December 2024 monthly summary for DrAlzahraniProjects/csusb_fall2024_cse6550_team2. Primary deliverable focused on enhancing the academic chatbot's data ingestion and Milvus-backed response generation. This work improves response accuracy, sourcing, and context retrieval, laying groundwork for scalable, trustworthy academic assistance.
December 2024 monthly summary for DrAlzahraniProjects/csusb_fall2024_cse6550_team2. Primary deliverable focused on enhancing the academic chatbot's data ingestion and Milvus-backed response generation. This work improves response accuracy, sourcing, and context retrieval, laying groundwork for scalable, trustworthy academic assistance.
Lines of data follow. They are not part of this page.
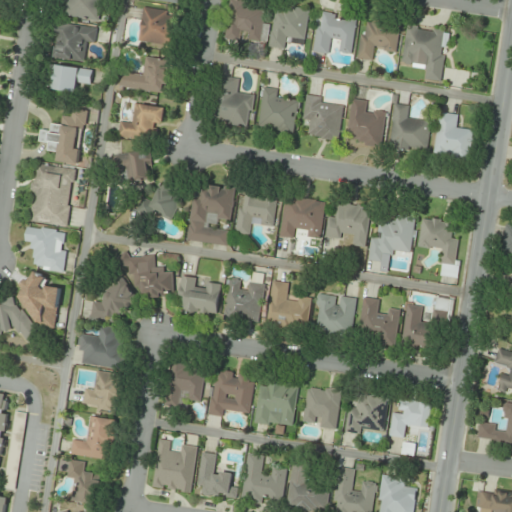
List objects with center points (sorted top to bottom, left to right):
building: (168, 1)
building: (170, 1)
road: (479, 4)
building: (82, 9)
building: (84, 9)
building: (0, 19)
building: (244, 19)
building: (247, 21)
building: (0, 24)
building: (288, 24)
building: (156, 26)
building: (157, 27)
building: (289, 27)
building: (333, 32)
building: (334, 33)
building: (378, 38)
building: (71, 40)
building: (379, 40)
building: (73, 42)
building: (426, 50)
building: (426, 51)
road: (204, 75)
building: (146, 76)
building: (148, 77)
building: (67, 78)
building: (68, 78)
road: (355, 80)
building: (232, 103)
building: (233, 104)
road: (17, 105)
building: (276, 112)
building: (277, 113)
building: (321, 118)
building: (323, 118)
building: (140, 122)
building: (142, 122)
building: (364, 125)
building: (365, 125)
building: (408, 130)
building: (409, 130)
building: (66, 137)
building: (67, 138)
building: (452, 138)
building: (453, 138)
building: (134, 166)
building: (135, 167)
road: (352, 174)
building: (51, 195)
building: (52, 195)
building: (167, 199)
building: (167, 201)
building: (255, 209)
building: (256, 211)
building: (210, 214)
building: (211, 214)
building: (302, 218)
building: (303, 219)
building: (349, 223)
building: (350, 223)
building: (393, 238)
building: (394, 238)
building: (508, 239)
building: (440, 243)
building: (441, 243)
building: (47, 247)
building: (48, 248)
road: (76, 255)
road: (277, 264)
building: (149, 275)
road: (475, 277)
road: (494, 279)
building: (200, 296)
building: (40, 298)
building: (43, 300)
building: (114, 301)
building: (245, 302)
building: (445, 305)
building: (287, 308)
building: (335, 315)
building: (12, 316)
building: (15, 319)
building: (378, 322)
building: (418, 329)
building: (104, 349)
road: (309, 357)
building: (505, 368)
building: (185, 384)
building: (231, 392)
building: (105, 393)
building: (278, 401)
building: (322, 407)
building: (368, 414)
building: (3, 416)
building: (411, 417)
road: (143, 419)
building: (3, 422)
building: (498, 428)
building: (498, 430)
road: (27, 436)
building: (97, 440)
road: (295, 444)
building: (16, 450)
road: (479, 464)
building: (175, 468)
building: (215, 479)
building: (263, 481)
building: (84, 484)
building: (306, 491)
building: (353, 493)
building: (397, 495)
building: (495, 499)
building: (495, 500)
building: (2, 502)
building: (3, 502)
road: (149, 508)
building: (88, 510)
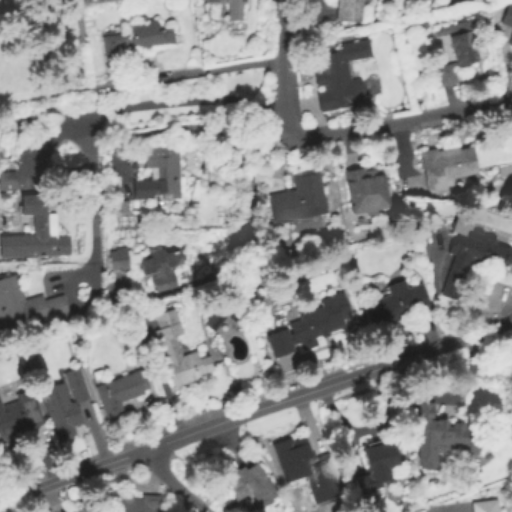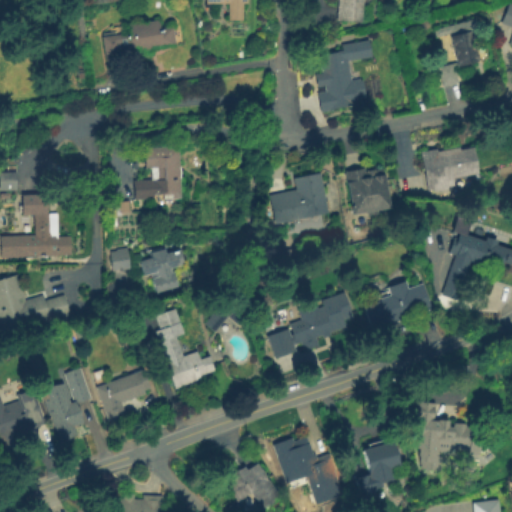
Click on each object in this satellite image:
building: (231, 8)
building: (346, 10)
building: (346, 10)
building: (507, 18)
building: (508, 18)
building: (144, 35)
building: (136, 38)
building: (109, 42)
building: (455, 48)
building: (456, 48)
building: (80, 75)
building: (338, 76)
building: (339, 77)
road: (90, 92)
road: (150, 105)
road: (331, 134)
building: (444, 165)
building: (446, 165)
building: (156, 172)
building: (158, 174)
building: (6, 180)
building: (8, 181)
building: (364, 189)
building: (365, 190)
building: (296, 199)
building: (299, 200)
road: (93, 213)
building: (15, 217)
building: (34, 231)
building: (38, 231)
building: (271, 232)
building: (468, 256)
building: (472, 257)
building: (115, 258)
building: (118, 258)
building: (157, 267)
building: (160, 269)
building: (394, 303)
building: (25, 304)
building: (396, 304)
building: (25, 306)
building: (217, 316)
building: (219, 317)
building: (308, 325)
building: (311, 325)
building: (59, 334)
building: (176, 350)
building: (178, 352)
building: (118, 392)
building: (120, 393)
building: (62, 403)
building: (64, 403)
road: (256, 408)
building: (17, 413)
building: (17, 419)
building: (441, 436)
building: (437, 437)
building: (376, 464)
building: (375, 465)
building: (304, 467)
building: (305, 467)
road: (171, 481)
building: (248, 483)
building: (248, 487)
building: (135, 503)
building: (134, 504)
building: (481, 505)
building: (482, 505)
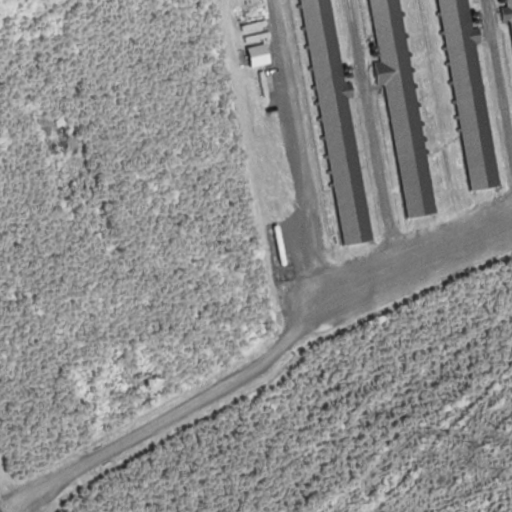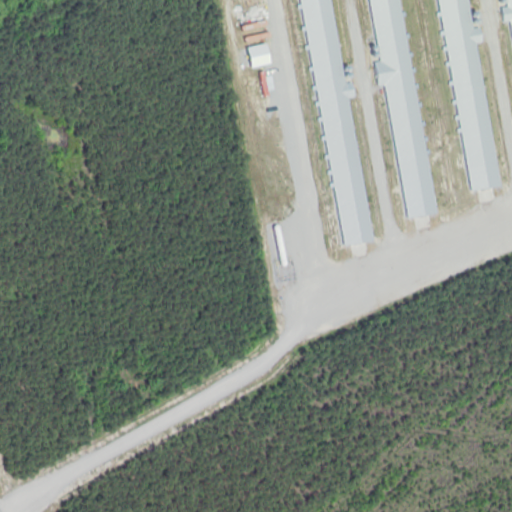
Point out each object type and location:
road: (258, 367)
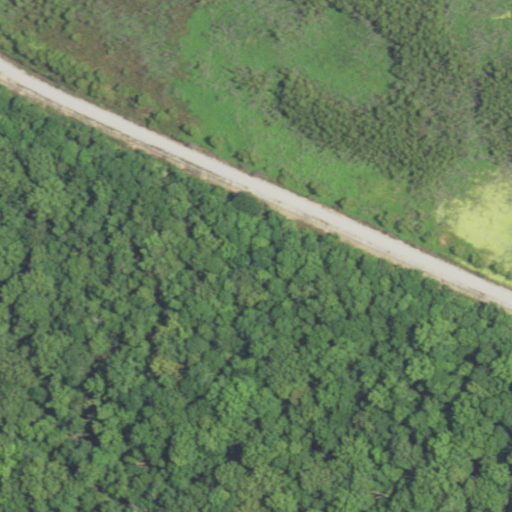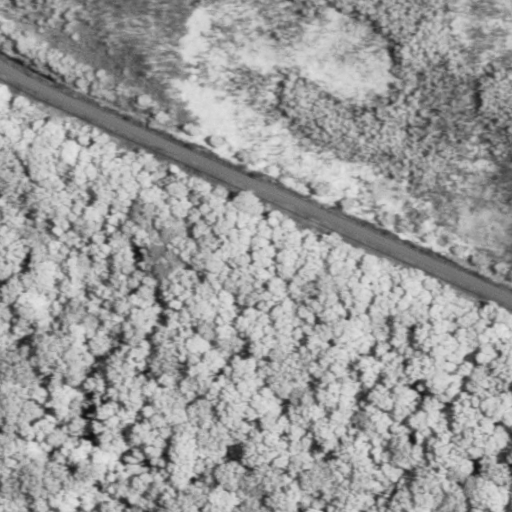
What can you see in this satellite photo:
road: (256, 174)
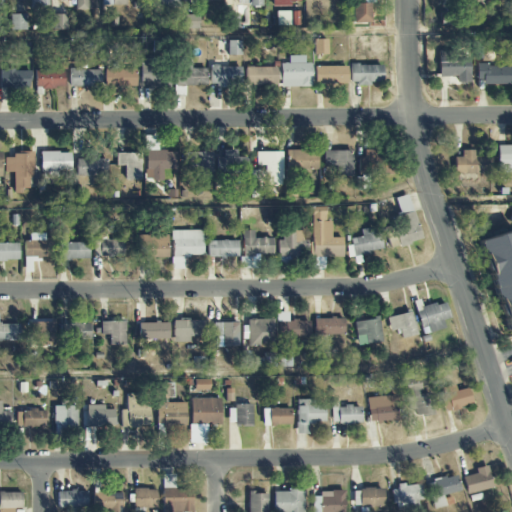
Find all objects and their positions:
building: (200, 0)
building: (112, 2)
building: (247, 2)
building: (282, 2)
building: (36, 3)
building: (163, 3)
building: (1, 4)
building: (79, 4)
building: (357, 13)
building: (292, 18)
building: (191, 21)
building: (17, 22)
building: (58, 22)
road: (256, 32)
building: (319, 47)
building: (233, 48)
building: (454, 70)
building: (188, 73)
building: (294, 73)
building: (148, 74)
building: (364, 74)
building: (493, 74)
building: (330, 75)
building: (224, 76)
building: (259, 76)
building: (84, 78)
building: (119, 78)
building: (14, 79)
building: (49, 79)
road: (256, 120)
building: (504, 159)
building: (156, 160)
building: (301, 162)
building: (338, 162)
building: (372, 162)
building: (198, 163)
building: (229, 163)
building: (469, 163)
building: (0, 164)
building: (53, 164)
building: (129, 164)
building: (269, 167)
building: (19, 169)
building: (88, 170)
road: (473, 201)
road: (215, 203)
building: (404, 219)
road: (441, 223)
building: (323, 236)
building: (255, 245)
building: (291, 245)
building: (108, 246)
building: (151, 246)
building: (184, 246)
building: (37, 248)
building: (221, 249)
building: (8, 251)
building: (74, 251)
building: (500, 272)
building: (501, 272)
road: (228, 291)
building: (430, 315)
building: (401, 324)
building: (328, 326)
building: (290, 327)
building: (186, 330)
building: (77, 331)
building: (113, 331)
building: (152, 331)
building: (259, 331)
building: (9, 332)
building: (366, 332)
building: (42, 334)
building: (224, 334)
building: (283, 360)
road: (501, 367)
road: (242, 373)
building: (200, 385)
building: (415, 395)
building: (454, 397)
building: (168, 406)
building: (381, 406)
building: (134, 412)
building: (203, 412)
building: (307, 414)
building: (65, 415)
building: (238, 415)
building: (98, 416)
building: (275, 417)
building: (29, 418)
building: (4, 419)
road: (256, 460)
building: (476, 481)
road: (216, 486)
road: (42, 488)
building: (442, 490)
building: (370, 497)
building: (405, 497)
building: (143, 498)
building: (71, 499)
building: (175, 500)
building: (9, 501)
building: (287, 501)
building: (326, 501)
building: (108, 502)
building: (256, 502)
building: (363, 509)
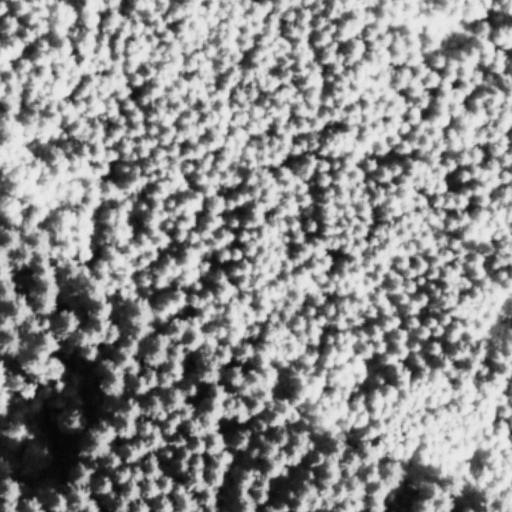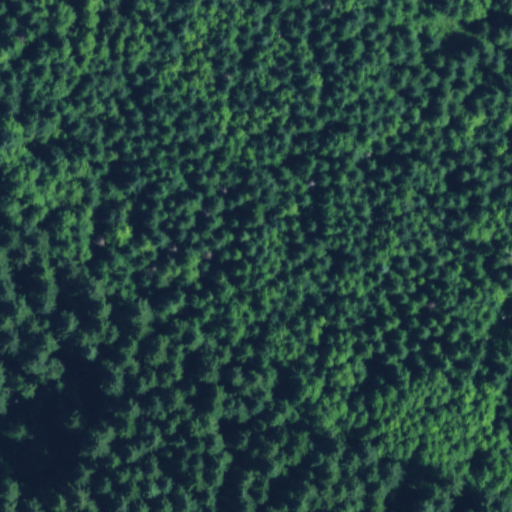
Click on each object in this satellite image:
road: (491, 31)
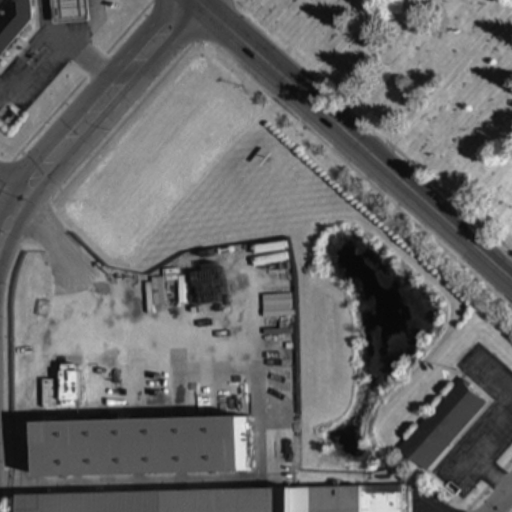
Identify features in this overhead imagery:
building: (68, 11)
building: (12, 21)
building: (13, 21)
road: (73, 46)
road: (248, 49)
park: (415, 89)
road: (82, 125)
road: (9, 191)
road: (407, 191)
building: (230, 264)
building: (443, 426)
building: (443, 426)
building: (140, 447)
building: (219, 501)
building: (233, 503)
road: (506, 505)
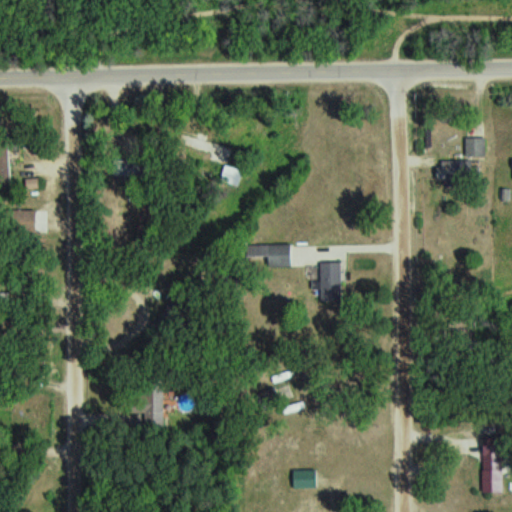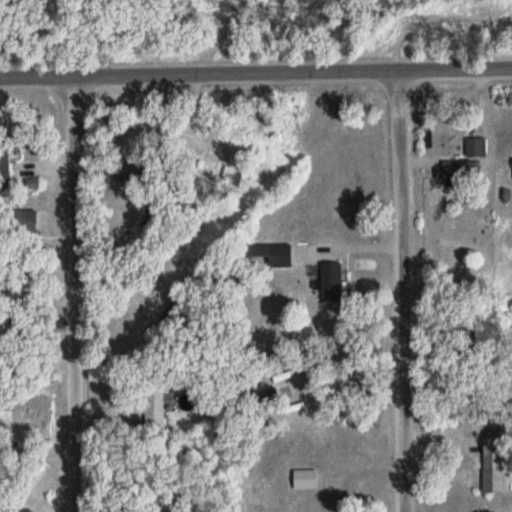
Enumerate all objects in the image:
road: (256, 74)
building: (479, 146)
building: (463, 170)
building: (334, 281)
road: (405, 291)
road: (81, 295)
building: (309, 479)
building: (312, 506)
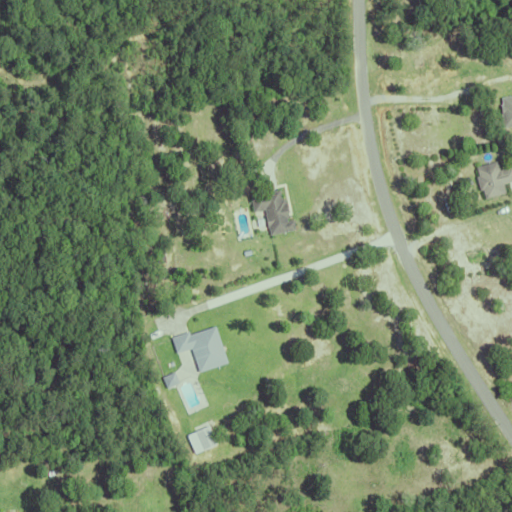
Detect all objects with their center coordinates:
road: (429, 95)
building: (505, 109)
road: (307, 127)
building: (491, 175)
building: (491, 179)
building: (271, 207)
building: (270, 212)
road: (454, 221)
road: (392, 230)
building: (157, 251)
road: (287, 275)
building: (198, 348)
building: (198, 439)
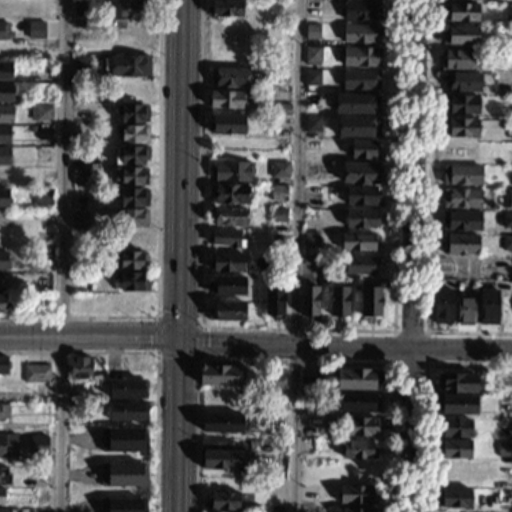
November 2024 monthly summary for DrAlzahraniProjects/csusb_fall2024_cse6550_team2. Key features delivered include a dockerized deployment that runs Jupyter Notebook and Streamlit concurrently with separate access URLs, enhancing workflow efficiency and notebook discoverability; enhancements to the Academic Chatbot notebook with clearer setup, robust data ingestion and embedding workflows, Milvus initialization visibility, and API key management; and comprehensive documentation updates reflecting new access points and improved notebook structure. Major bugs fixed include correcting the Jupyter URL and port exposure, ensuring the services start on the correct port, and adding missing diagnostic print statements in notebooks to improve observability. Overall impact: accelerated data science iteration, smoother deployment and access, improved observability and reproducibility, and stronger collaboration between researchers and engineers. Technologies/skills demonstrated: Docker orchestration, Jupyter/Streamlit integration, Milvus integration, API key management, logging/observability, notebook maintenance, and documentation discipline.
November 2024 monthly summary for DrAlzahraniProjects/csusb_fall2024_cse6550_team2. Key features delivered include a dockerized deployment that runs Jupyter Notebook and Streamlit concurrently with separate access URLs, enhancing workflow efficiency and notebook discoverability; enhancements to the Academic Chatbot notebook with clearer setup, robust data ingestion and embedding workflows, Milvus initialization visibility, and API key management; and comprehensive documentation updates reflecting new access points and improved notebook structure. Major bugs fixed include correcting the Jupyter URL and port exposure, ensuring the services start on the correct port, and adding missing diagnostic print statements in notebooks to improve observability. Overall impact: accelerated data science iteration, smoother deployment and access, improved observability and reproducibility, and stronger collaboration between researchers and engineers. Technologies/skills demonstrated: Docker orchestration, Jupyter/Streamlit integration, Milvus integration, API key management, logging/observability, notebook maintenance, and documentation discipline.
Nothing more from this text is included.